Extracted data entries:
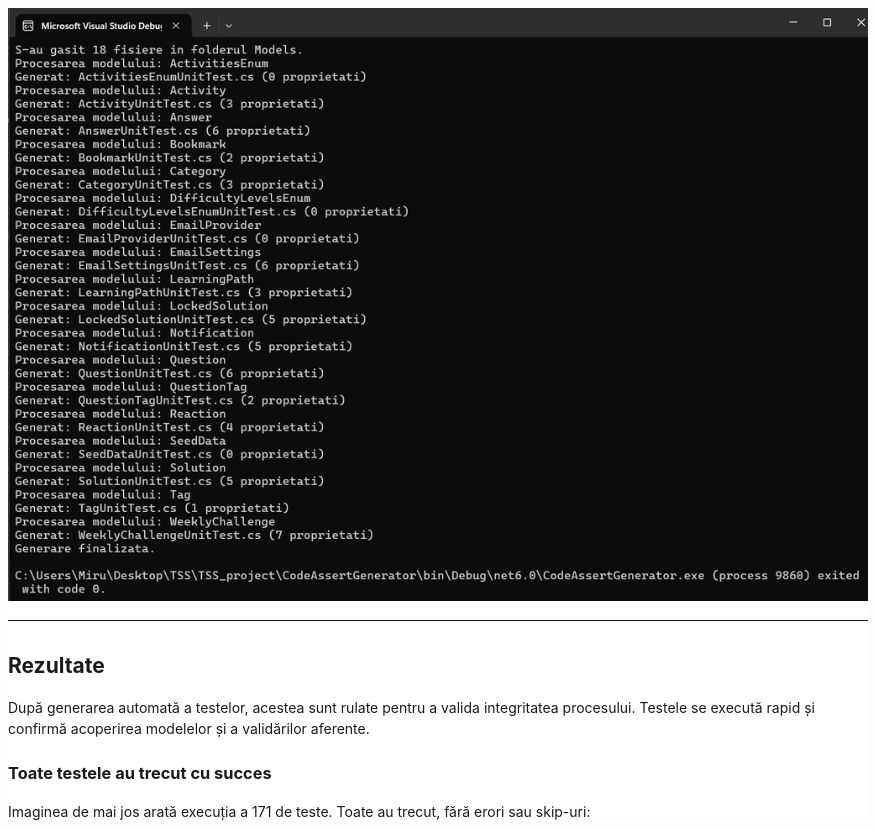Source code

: ![Procesarea modelelor si generarea de teste](./media/teste_generate.png)

---

## **Rezultate**

După generarea automată a testelor, acestea sunt rulate pentru a valida integritatea procesului. Testele se execută rapid și confirmă acoperirea modelelor și a validărilor aferente.

### Toate testele au trecut cu succes

Imaginea de mai jos arată execuția a 171 de teste. Toate au trecut, fără erori sau skip-uri:
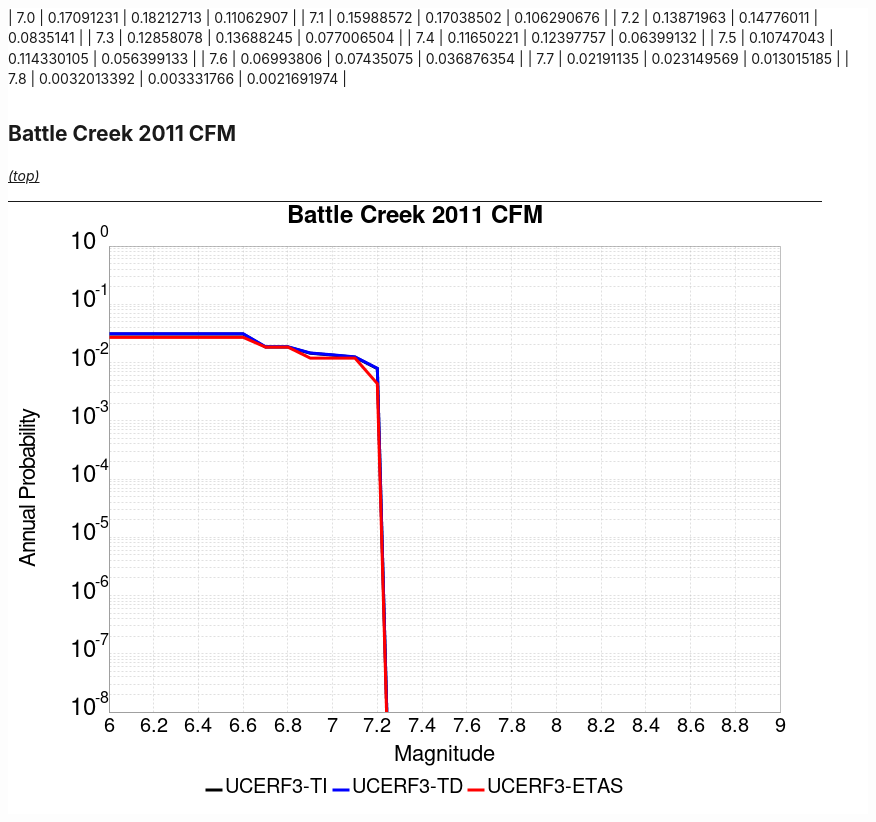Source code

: | 7.0 | 0.17091231 | 0.18212713 | 0.11062907 |
| 7.1 | 0.15988572 | 0.17038502 | 0.106290676 |
| 7.2 | 0.13871963 | 0.14776011 | 0.0835141 |
| 7.3 | 0.12858078 | 0.13688245 | 0.077006504 |
| 7.4 | 0.11650221 | 0.12397757 | 0.06399132 |
| 7.5 | 0.10747043 | 0.114330105 | 0.056399133 |
| 7.6 | 0.06993806 | 0.07435075 | 0.036876354 |
| 7.7 | 0.02191135 | 0.023149569 | 0.013015185 |
| 7.8 | 0.0032013392 | 0.003331766 | 0.0021691974 |

## Battle Creek 2011 CFM
*[(top)](#table-of-contents)*

| ![MPD](Battle_Creek_2011_CFM.png) |
|-----|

(What is being asked):
Output the lines of the records exactly, covering the stretch from the line containing "### Toate testele au trecut cu succes" through the end of the records. Leave the pictures out of your answer.

(Task solution):
### Toate testele au trecut cu succes

Imaginea de mai jos arată execuția a 171 de teste. Toate au trecut, fără erori sau skip-uri:
Source code

: | 7.0 | 0.17091231 | 0.18212713 | 0.11062907 |
| 7.1 | 0.15988572 | 0.17038502 | 0.106290676 |
| 7.2 | 0.13871963 | 0.14776011 | 0.0835141 |
| 7.3 | 0.12858078 | 0.13688245 | 0.077006504 |
| 7.4 | 0.11650221 | 0.12397757 | 0.06399132 |
| 7.5 | 0.10747043 | 0.114330105 | 0.056399133 |
| 7.6 | 0.06993806 | 0.07435075 | 0.036876354 |
| 7.7 | 0.02191135 | 0.023149569 | 0.013015185 |
| 7.8 | 0.0032013392 | 0.003331766 | 0.0021691974 |

## Battle Creek 2011 CFM
*[(top)](#table-of-contents)*

| ![MPD](Battle_Creek_2011_CFM.png) |
|-----|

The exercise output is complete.